About the API Tutorials

The application program interface (API) turorials are intended to help developers get started with the LingPipe API. Each tutorial is designed to stand alone.

Included Data and Precompiled Scripts

Most of the tutorials come with sample data, precompiled jars and an example that works out of the box. Tutorials which require third-party data or software with restricted distribution (e.g. MySQL) are noted below.

The Tutorials

This section provides a list of available tutorials:

Topic Classification

Categorization of news articles by genre using character language models.

Named Entity Recognition

How to run named-entity recognizers in first-best, n-best and per-entity confidence modes. How to train and evaluate named-entity recognizers. Examples with newswire in Spanish and genomics in English.

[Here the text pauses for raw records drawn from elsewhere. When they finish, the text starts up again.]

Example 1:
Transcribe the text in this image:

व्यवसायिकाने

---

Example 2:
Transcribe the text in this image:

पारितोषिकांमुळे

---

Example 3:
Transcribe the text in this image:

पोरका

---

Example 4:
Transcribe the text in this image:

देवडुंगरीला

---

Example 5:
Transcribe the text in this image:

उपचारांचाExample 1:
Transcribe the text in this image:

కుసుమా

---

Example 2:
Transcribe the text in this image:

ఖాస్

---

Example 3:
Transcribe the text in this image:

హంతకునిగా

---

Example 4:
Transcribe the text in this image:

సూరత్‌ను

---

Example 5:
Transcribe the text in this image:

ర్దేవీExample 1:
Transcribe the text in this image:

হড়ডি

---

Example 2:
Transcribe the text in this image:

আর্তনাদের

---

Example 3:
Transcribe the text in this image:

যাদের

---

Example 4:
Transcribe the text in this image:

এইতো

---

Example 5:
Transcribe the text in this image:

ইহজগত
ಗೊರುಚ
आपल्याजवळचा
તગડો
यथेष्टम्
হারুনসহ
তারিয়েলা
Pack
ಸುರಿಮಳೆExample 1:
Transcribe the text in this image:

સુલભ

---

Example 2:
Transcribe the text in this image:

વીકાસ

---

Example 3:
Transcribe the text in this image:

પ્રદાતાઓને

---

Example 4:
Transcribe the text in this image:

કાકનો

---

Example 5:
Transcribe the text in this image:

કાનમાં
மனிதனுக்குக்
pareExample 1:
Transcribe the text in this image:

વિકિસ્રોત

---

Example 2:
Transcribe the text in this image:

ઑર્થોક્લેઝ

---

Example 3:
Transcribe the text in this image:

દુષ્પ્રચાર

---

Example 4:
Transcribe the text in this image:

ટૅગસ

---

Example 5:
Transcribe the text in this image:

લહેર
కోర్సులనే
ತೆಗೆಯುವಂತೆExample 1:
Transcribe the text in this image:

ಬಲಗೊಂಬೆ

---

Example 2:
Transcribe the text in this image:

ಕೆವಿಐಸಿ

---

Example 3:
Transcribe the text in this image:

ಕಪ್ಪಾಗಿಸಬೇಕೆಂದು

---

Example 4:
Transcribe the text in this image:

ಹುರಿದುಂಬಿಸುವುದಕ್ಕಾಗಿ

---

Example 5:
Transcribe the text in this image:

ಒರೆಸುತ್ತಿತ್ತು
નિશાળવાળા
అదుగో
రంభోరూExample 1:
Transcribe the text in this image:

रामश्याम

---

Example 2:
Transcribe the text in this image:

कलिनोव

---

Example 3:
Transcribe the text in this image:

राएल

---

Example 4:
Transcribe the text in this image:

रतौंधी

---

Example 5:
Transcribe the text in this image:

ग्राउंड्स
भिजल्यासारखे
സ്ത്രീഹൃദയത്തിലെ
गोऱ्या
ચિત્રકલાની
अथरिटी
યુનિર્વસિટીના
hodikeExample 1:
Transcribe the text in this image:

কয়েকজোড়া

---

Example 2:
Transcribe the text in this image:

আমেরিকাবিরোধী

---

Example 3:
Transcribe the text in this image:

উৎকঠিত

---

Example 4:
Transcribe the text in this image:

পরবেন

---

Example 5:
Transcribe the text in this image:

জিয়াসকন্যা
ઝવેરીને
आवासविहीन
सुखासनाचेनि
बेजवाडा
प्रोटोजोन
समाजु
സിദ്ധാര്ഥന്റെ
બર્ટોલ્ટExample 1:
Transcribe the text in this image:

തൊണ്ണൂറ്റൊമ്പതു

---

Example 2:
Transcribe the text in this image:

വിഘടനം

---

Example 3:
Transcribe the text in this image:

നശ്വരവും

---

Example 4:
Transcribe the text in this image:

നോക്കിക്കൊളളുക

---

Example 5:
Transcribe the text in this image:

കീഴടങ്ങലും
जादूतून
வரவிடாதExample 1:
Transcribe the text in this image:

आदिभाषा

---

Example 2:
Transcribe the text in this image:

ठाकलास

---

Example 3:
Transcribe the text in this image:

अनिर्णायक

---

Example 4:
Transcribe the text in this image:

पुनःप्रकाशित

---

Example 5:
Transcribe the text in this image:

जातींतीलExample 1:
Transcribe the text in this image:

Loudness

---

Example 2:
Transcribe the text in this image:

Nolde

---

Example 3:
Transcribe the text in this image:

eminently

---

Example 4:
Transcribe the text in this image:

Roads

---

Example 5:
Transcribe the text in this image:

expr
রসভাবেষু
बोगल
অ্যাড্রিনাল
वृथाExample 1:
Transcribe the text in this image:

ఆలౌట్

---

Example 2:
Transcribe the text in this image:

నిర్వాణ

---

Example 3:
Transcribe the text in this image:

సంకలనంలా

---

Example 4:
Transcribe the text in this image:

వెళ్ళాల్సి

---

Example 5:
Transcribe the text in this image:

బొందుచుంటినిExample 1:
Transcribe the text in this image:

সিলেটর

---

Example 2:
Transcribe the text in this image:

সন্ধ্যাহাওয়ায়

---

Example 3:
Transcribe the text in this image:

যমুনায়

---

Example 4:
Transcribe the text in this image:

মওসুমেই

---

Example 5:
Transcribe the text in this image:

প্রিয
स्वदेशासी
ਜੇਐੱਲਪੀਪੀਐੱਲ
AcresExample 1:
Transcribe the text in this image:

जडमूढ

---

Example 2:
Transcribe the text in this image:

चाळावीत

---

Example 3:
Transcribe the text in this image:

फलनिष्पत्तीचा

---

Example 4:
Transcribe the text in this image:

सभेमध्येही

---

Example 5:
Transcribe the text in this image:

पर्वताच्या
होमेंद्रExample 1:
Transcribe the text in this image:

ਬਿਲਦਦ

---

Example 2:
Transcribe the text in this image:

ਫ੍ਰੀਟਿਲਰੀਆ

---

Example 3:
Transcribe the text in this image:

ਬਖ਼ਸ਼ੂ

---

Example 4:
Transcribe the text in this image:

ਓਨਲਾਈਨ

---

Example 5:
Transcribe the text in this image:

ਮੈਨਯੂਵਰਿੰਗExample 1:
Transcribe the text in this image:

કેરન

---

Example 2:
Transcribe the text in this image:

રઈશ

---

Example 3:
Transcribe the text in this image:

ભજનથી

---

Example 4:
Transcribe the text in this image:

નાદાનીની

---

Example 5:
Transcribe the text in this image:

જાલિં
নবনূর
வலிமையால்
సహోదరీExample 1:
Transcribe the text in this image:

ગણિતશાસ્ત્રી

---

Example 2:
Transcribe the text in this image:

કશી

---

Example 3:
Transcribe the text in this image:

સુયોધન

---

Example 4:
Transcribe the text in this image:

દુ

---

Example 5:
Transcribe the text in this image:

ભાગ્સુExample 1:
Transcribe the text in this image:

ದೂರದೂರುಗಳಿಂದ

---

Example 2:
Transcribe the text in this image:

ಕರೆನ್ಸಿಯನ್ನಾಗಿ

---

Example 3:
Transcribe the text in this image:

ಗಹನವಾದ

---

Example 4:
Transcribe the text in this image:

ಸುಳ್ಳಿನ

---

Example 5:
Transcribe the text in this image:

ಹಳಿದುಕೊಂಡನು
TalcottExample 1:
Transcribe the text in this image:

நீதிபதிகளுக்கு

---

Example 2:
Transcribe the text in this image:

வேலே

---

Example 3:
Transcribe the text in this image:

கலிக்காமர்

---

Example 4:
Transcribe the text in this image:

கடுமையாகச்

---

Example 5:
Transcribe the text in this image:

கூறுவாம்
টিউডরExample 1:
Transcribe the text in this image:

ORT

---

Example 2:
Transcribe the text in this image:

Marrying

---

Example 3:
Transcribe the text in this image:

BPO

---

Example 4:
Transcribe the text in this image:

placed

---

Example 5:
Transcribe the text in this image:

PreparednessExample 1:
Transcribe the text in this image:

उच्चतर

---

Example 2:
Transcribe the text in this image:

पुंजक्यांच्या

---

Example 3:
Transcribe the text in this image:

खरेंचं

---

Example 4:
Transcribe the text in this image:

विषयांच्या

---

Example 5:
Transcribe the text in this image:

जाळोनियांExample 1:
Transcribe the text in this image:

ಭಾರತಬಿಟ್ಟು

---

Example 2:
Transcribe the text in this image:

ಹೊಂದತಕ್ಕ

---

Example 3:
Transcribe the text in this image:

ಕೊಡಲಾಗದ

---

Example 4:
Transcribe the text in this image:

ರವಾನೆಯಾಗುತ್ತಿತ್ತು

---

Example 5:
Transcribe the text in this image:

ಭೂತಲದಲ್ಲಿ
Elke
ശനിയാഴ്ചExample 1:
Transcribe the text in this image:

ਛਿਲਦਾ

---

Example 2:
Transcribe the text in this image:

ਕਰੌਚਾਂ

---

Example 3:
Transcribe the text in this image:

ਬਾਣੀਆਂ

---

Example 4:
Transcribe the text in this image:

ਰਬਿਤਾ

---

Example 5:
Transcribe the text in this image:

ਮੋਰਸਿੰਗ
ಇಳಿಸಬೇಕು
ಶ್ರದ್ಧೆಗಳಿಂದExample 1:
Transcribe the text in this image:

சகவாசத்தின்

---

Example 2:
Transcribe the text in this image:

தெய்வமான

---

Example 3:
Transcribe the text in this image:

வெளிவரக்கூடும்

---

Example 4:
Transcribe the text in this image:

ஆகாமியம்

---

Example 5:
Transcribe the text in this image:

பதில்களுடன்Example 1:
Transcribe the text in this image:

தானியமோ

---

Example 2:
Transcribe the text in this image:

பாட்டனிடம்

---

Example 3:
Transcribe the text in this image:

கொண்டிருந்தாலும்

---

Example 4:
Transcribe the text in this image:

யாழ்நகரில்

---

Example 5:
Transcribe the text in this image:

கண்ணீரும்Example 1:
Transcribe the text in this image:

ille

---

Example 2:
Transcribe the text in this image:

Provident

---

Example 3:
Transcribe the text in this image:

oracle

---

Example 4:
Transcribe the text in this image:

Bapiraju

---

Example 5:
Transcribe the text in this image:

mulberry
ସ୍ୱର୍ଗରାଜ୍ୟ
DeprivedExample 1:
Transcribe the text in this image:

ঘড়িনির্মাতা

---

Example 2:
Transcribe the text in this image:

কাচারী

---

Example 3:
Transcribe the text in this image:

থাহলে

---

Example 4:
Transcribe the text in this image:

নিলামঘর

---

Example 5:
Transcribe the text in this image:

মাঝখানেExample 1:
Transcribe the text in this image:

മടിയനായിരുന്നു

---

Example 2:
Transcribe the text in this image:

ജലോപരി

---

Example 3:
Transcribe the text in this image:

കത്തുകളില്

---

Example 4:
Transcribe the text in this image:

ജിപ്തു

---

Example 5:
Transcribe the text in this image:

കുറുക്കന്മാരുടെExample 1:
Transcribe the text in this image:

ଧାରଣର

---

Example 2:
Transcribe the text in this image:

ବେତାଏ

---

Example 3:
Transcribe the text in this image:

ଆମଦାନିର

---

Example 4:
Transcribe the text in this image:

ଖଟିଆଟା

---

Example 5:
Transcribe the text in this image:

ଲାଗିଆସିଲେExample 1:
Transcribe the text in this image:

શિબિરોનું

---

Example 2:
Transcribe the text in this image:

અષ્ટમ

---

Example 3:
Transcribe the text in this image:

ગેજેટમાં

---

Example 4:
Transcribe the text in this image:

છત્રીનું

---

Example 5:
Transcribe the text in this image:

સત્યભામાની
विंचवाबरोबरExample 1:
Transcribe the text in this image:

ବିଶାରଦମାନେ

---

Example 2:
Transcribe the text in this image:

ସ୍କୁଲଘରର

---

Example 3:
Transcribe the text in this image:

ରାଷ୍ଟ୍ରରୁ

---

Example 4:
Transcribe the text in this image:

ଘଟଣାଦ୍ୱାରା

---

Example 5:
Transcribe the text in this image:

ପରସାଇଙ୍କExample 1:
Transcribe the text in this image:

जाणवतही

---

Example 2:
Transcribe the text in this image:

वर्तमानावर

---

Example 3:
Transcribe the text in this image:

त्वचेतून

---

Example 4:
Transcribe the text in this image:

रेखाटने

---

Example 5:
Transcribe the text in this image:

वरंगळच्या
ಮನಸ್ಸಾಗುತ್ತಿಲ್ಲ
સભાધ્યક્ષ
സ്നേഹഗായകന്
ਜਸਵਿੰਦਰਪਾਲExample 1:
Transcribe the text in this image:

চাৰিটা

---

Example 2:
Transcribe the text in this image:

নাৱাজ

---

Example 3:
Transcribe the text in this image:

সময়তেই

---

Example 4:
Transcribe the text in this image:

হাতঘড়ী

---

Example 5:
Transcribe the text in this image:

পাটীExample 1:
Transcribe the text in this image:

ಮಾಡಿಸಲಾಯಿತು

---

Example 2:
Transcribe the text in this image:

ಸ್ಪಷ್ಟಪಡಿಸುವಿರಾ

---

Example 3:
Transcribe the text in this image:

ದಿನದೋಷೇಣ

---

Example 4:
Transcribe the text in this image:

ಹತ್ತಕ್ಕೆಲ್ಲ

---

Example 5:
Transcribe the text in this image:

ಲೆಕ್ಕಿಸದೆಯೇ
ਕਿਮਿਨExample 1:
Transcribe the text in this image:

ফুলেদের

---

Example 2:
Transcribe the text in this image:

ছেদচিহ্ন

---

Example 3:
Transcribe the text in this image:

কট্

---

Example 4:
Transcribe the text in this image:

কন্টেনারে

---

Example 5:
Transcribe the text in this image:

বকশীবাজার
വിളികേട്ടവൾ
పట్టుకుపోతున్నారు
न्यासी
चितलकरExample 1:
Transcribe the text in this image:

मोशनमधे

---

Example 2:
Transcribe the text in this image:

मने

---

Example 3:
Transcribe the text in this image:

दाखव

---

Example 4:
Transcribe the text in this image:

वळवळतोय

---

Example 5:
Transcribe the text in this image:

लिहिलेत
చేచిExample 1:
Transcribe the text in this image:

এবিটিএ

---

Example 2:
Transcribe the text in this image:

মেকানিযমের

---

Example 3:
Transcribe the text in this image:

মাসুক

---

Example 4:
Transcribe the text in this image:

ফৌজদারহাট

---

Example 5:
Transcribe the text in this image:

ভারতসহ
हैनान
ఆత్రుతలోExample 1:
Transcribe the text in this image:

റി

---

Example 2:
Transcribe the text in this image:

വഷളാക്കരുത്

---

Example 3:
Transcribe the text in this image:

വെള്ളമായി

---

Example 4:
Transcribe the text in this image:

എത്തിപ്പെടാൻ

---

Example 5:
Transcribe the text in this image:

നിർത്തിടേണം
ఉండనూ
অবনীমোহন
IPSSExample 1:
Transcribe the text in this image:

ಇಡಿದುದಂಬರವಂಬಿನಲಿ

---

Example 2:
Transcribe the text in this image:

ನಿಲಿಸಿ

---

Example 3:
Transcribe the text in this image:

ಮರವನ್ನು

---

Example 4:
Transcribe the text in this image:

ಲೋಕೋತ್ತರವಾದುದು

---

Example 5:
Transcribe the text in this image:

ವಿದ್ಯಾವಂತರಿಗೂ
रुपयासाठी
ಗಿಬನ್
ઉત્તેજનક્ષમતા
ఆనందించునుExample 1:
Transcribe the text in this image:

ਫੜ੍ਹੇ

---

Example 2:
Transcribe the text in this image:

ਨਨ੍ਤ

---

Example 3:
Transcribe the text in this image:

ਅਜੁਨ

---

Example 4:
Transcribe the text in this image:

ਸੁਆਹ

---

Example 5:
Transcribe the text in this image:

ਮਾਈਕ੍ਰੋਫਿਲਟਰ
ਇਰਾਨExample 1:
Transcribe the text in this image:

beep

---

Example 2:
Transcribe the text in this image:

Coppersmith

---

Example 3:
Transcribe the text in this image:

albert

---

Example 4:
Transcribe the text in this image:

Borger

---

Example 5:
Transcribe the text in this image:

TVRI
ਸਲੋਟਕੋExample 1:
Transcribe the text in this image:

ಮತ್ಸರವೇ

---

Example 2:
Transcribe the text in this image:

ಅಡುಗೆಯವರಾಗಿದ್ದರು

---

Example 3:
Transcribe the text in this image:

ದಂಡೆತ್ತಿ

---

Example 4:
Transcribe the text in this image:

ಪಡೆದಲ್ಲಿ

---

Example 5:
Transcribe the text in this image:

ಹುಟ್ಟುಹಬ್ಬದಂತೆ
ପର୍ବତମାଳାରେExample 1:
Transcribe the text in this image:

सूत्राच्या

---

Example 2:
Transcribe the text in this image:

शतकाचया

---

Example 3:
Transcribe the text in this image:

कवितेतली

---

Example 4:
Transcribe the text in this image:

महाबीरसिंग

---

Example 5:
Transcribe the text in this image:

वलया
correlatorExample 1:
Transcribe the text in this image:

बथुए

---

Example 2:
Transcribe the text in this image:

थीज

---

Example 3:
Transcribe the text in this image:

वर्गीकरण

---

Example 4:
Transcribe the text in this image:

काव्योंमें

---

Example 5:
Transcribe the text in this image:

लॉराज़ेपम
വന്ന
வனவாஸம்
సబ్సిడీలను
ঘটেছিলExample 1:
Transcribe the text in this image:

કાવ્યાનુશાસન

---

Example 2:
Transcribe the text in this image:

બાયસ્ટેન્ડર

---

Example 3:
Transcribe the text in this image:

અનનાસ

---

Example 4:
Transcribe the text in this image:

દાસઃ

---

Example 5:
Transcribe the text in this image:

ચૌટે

An illustration of the single-link and complete-link hierarchical clusterers, including a variety of cluster evaluation techniques. There is an example of using clustering for cross-document coreference, with an example application resolving different John Smiths in the news. There is also an extensive tutorial on latent Dirichlet allocation (LDA).

Part-of-Speech Tagging

How to train part-of-speech (POS) taggers from corpora using tag parsers and handlers, how to compile models to disk and read them in, and how to run and evaluate first-best, n-best and confidence-scored taggers. Examples include the Brown, Genia, and GenTag part-of-speech corpora.

Sentence Detection

How to run sentence detection using the chunking interface, how to evaluate the performance of a sentence model against a corpu s using sentence chunk parsers and handlers, and how to tune a model for a particular corpus. Examples from the Genia corpus.

Spelling Correction

"Did you mean"-style search engine spell checking. How to train and tune a model.

String Comparison

How to use distance and proximity measures over strings, including weighted edit disance, TF/IDF distance, Jaccard distance, Jaro-Winkler distance, etc.

Interesting Phrase Detection

Extraction of statistically significant multi-word phrases in one corpus and of relatively significant ("hot") terms in one corpus relative to another.

Character Language Modeling

Training and tuning character language models, extending com.aliasi.util.AbstractCommand and using the com.aliasi.corpus.TextHandler and com.aliasi.corpus.Parser interfaces.


Use of the MEDLINE parser interface to extract MEDLINE citations as structured Java objects. Also contains a pointer to our sandbox project to keep an up-to-date Lucene index of MEDLINE.

Database Text Mining

Part one populates a MySQL database with MEDLINE citations using JDBC. Part two runs over a database of documents to create tables of sentences and entities. Part three shows how to do text data mining through database queries.
[Requires GNU-licensed MySQL.]

Chinese Word Segmentation

Shows how to segment a stream of Chinese characters into distinct words. The demo uses the standard LingPipe spelling corrector with an edit distance tuned for word segmentation. Shows how to train and evaluate using publicly available training corpora from the First and Second International Chinese Word Segmentation Bakeoffs.
[Requires SigHan data download.]

Hyphenation and Syllabification

Shows how to train a hyphenator or syllabifier from dictionary training data. Examples in Dutch, English and German.

Sentiment Analysis

Uses language model classifiers to do sentiment analysis over movie reviews. Whole movie reviews are classified by polarity (thumbs up or thumbs down), and single sentences are classified with respect to subjectivity (subjective/opinion or objective/fact). Walks through compiling models and reading the extensive output produced by the classifier evaluators. Also explains hierarchical classification which stacks the polarity classifier on top of the subjectivity classifier for improved performance. Discusses binomial confidence intervals and the danger of a posteriori parameter setting.
[Requires sentiment data download.]

Language Identification

Language identification as a classification problem. How to train and evaluate language identifiers, with examples from the Leipzig corpus of 15 languages.

Singular Value Decomposition

Use singular value decomposition to factor matrices. Explains how to deal with unknown value imputation, regularization and setting tuning parameters.

Logistic Regression

How to estimate regularized multinomial logistic regression models for discriminitive classification.

Expectation Maximization

How to use expectation maximization for semi-supervised learning for a variety of tasks.

Word Sense Disambiguation

Word sense disambiguation is the process of determing which of a word's possible meanings is intended by a particular instance of the word. Word sense disambiguation has applications for classification, search, clustering, etc.


Basic instructions on how to compile and test LingPipe using the Eclipse integrated development environment (IDE).